(Dataset entries)
————
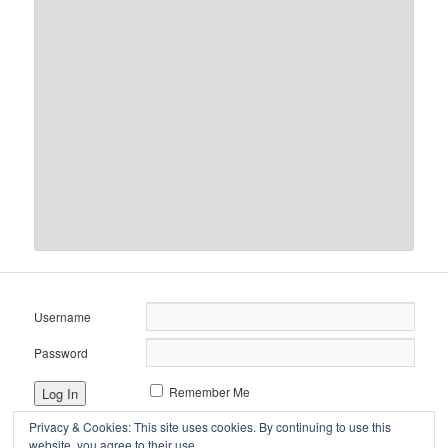
Username
Password
Remember Me
Privacy & Cookies: This site uses cookies. By continuing to use this
website, you agree to their use.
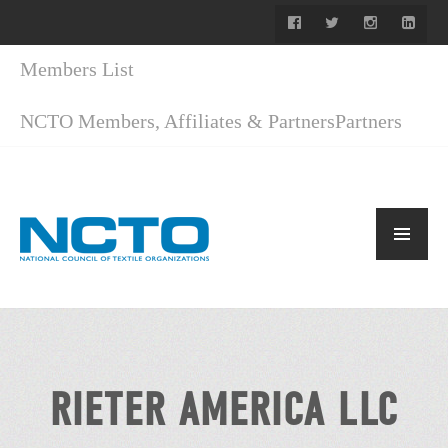
Members List
NCTO Members, Affiliates & Partners
Partners
RIETER AMERICA LLC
————
For each record above, write it out exactly and omit any picture.

Username
Password
Remember Me
Privacy & Cookies: This site uses cookies. By continuing to use this
website, you agree to their use.
Members List
NCTO Members, Affiliates & Partners
Partners
RIETER AMERICA LLC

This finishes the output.